The Jammu and Kashmir Police arrested him the next day from his Srinagar home and took him to North Kashmir’s Kupawara sub-jail. On 21 September, he was booked under the Public Safety Act (PSA) and sent to Kot Bhalwal Jail in Jammu. Parvez said that he was not given any reason for his arrest – neither in Kupwara Jail nor in Kot Bhalwal Jail – where he had spent more than two months.
I still don’t know the exact reason behind my arrest, but I can tell that the behaviour of Jammu and Kashmir Police with me was better than the way they behave with others in Kupwara Police Station or in Kot Bhalwal Jail.
Police had informed him that they needed to speak to him. While reading out the judgement of his release, the High Court said that the detaining authority – the District Magistrate of Srinagar – “has not been sure whether the activities of the detenu were prejudicial to the security of the state or maintenance of public order.”
The order added the detention suffers from lack of application of mind on the part of the detaining authority.
‘Stone-Pelting Happens Because Peaceful Protests Are Denied’
In his opinion, Parvez said that the government was not able to handle the aftermath properly since Burhan Wani was killed, and by responding with bullets, pellets, and tear gas shells on peaceful protestors, there was a sudden escalation in the situation. Parvez, who works as the Program Coordinator of Jammu Kashmir Coalition of Civil Society (JKCCS), said:
If they would have allowed the people for the funeral procession, the situation would have not been so problematic. Things would have calmed down within two-three days.
Claiming that the reason behind stone-pelting or violent protests is lack of space for peaceful protests, Parvez said the government of Jammu and Kashmir has failed to engage the youth in a dialogue at the grass-roots level. “If they could have done that, the situation this time would have been different.”

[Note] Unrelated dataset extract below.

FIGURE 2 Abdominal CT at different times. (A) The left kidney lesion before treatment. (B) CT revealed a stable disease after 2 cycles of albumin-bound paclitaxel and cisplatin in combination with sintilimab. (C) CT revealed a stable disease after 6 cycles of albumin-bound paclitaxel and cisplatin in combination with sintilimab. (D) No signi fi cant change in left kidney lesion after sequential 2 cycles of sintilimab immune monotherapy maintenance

Parvez, who is also the chairperson of Asian Federation Against Involuntary Disappearances (AFAD), had lost one leg in 2004, after his vehicle ran over a landmine. He was travelling towards North Kashmir’s Kupwara district – close to the Line of Control (LoC) – for some official work along with a female colleague, Asiya Jeelani. While Parvez survived with serious injuries, Jeelani died on the spot.

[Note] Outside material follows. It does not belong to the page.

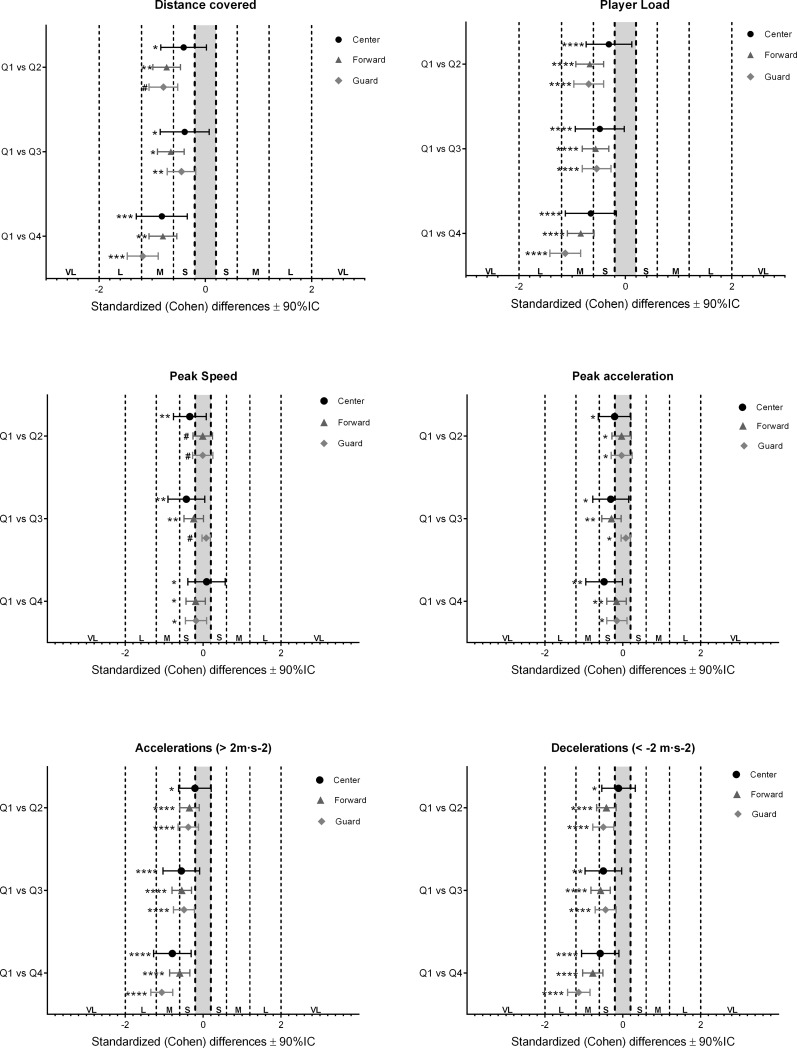
Standardized differences (Cohen’s d) in variables according to the 3 positions and game quarter.Error bars indicate uncertainty in the true mean changes with 90% CI. #: very unlikely; *: unlikely; **: possible; ***: likely; ****: very likely; *****: almost certainly. VL: Very Large; L: Large; M: Moderate; S: Small.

Terming his jail time ‘difficult’ and also a ‘good experience’, Parvez said, he got a chance to meet with stone-pelters and political activists across the state. “Looking back at it, I think all bad experiences are also good experiences, because one learns from it.”
In jail, I was worried about the grim situation of the Jammu and Kashmir state, where people were getting killed everyday. As a human rights activist, I wanted to remain present in Kashmir during the turmoil, as I could have acted as the bridge between the people facing atrocities and the authorities. In jail, I was missing my family the most – my wife, parents, and obviously my son.Parvez
Most interestingly, there were three boys in Kotbalwal Jail who had lost their eye in 2009, 2010 protests; it was very painful to hear those young ones and their stories.
‘Draconian Laws Like PSA Suppress Freedom of Expression’
In the last 17 years of my activism, I was never arrested. I have never had a case against me, and there was not a single FIR registered against me. This was for the first time. I expect to get booked again because of the work that I do and the people that I criticise for violating human rights, like it has happened to me this time.
He said that there are some draconian laws in Kashmir like PSA and AFSPA, which restrict you from expressing your own opinion. These laws should be abrogated or revoked, he says.
In a conflict zone like Kashmir, Parvez pointed out, it is very difficult to criticise those who are violating the human rights laws, whether it is the army, police, or militants.
In his message, the human rights activist said:
We must not forget those who are languishing in jails across the state, and we should remember them as we remember those who have achieved martyrdom for the right to self-determination.